Psychologist Constantine Sedikides# of the University of Southampton says nostalgia gives us two things that are essential to our well-being — a sense of meaning, and a connection to others. Research has found that the effects of thinking fondly about the past are predominantly positive.
When we embrace our curiosity about the future, we also feel positive emotion. Cultivating our curiosity helps us stay open to new experiences and increase our odds of stumbling on activities we would not have imagined.
Psychology professor Daniel Gilbert shows that, while we think we know what will make us happy in the future, we're less likely to find joy by planning it. In fact, he says Stumbling on Happiness happens on our way to something else. Gilbert also says that only human can “pre-experience” the future by simulating it in our minds.
Behaving in tenses
If the precursor to an action is a thought, then it follows that the way we act, our behavior, is based on our mental models, how we encode information. Economist M. Keith Chen# of UCLA was among the first to explore how languages and economic behavior may be connected#.
Some languages have strong orientation to the future, he says. In English, Italian, French, and Korean we make a sharp distinction between the present and the future. But others don't have such sharp contrast between present and future. For example, Mandarin, Finnish, German, and Estonian. Chen called them strong-future and weak-future.
He found that speakers of languages that associate the future with the present save more, retire with more wealth, smoke less, practice safer sex, and are less obese. 30% more likely to save for retirement, and 24% less likely to smoke, for example. Testing Switzerland yielded data consistent with the main language — French (strong-future) or German (weak-future) — rather than country.
Chen's research is not conclusive of causation, says Pink, but could reflect deeper differences. Other research however supports the idea that we tend to make different choices based on how close or far we think we are from our future. Using images to age people helps people imagine and decide for their future with more urgency.
Thinking and being in the present moment is challenging, especially in cultures that constantly project us into the future. At Harvard, researchers asked people to make small “time capsules” of their present moment, or write about a recent conversation.
Revisiting the snapshot months later, people had not guessed their level of curiosity. In fact, it was higher than anticipated. They found the contents more interesting and meaningful by virtue of them being memorialized. This is a mechanism familiar to many people who keep journals.
Memories create an emotional connection with an event and situation. When we say an experience is remarkable, we're saying it created found memories for us.

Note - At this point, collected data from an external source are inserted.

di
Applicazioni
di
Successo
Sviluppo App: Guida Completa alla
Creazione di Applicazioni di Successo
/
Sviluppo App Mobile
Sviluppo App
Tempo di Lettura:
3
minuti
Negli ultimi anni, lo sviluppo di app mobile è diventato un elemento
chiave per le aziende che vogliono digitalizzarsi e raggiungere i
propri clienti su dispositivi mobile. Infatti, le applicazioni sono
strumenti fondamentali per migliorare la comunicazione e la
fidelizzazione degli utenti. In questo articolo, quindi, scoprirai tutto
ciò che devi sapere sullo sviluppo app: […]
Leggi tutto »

Another aspect of the present moment we don't talk nearly enough is awe. Researchers describe awe as “that sense of wonder we feel in the presence of something vast that transcends our understanding of the world.”
Awe slows time down and diminishes the emphasis on the individual self. It may even encourage people to forgo strict self-interest to improve the welfare of others. How we see our self in a bigger context drives how we see everything else, including how we perceive time.

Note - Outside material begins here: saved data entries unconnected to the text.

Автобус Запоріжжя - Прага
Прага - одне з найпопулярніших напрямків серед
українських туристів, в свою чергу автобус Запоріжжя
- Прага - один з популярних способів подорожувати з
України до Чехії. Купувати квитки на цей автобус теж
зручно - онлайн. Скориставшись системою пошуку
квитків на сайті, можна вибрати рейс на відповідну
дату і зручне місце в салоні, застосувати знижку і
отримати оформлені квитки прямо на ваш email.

Social psychologist Robert Levine illustrates the symbiotic relationship between person and people and place or places in which they live in A Geography Of Time. Specifically, he shows how people have different rhythms in locations around the world.
Through experiments, Levine looks at time perspective, at how people divide their own experience into partitions, time zones. On the speed of life, or tempo Levine asks the question, “what characteristics of places and cultures make them faster or slower?”
The two elements Levine considers are “economic well-being” and “degree of industrialization,” but thanks to Dan Pink and a body of research, we can now see how everything is time.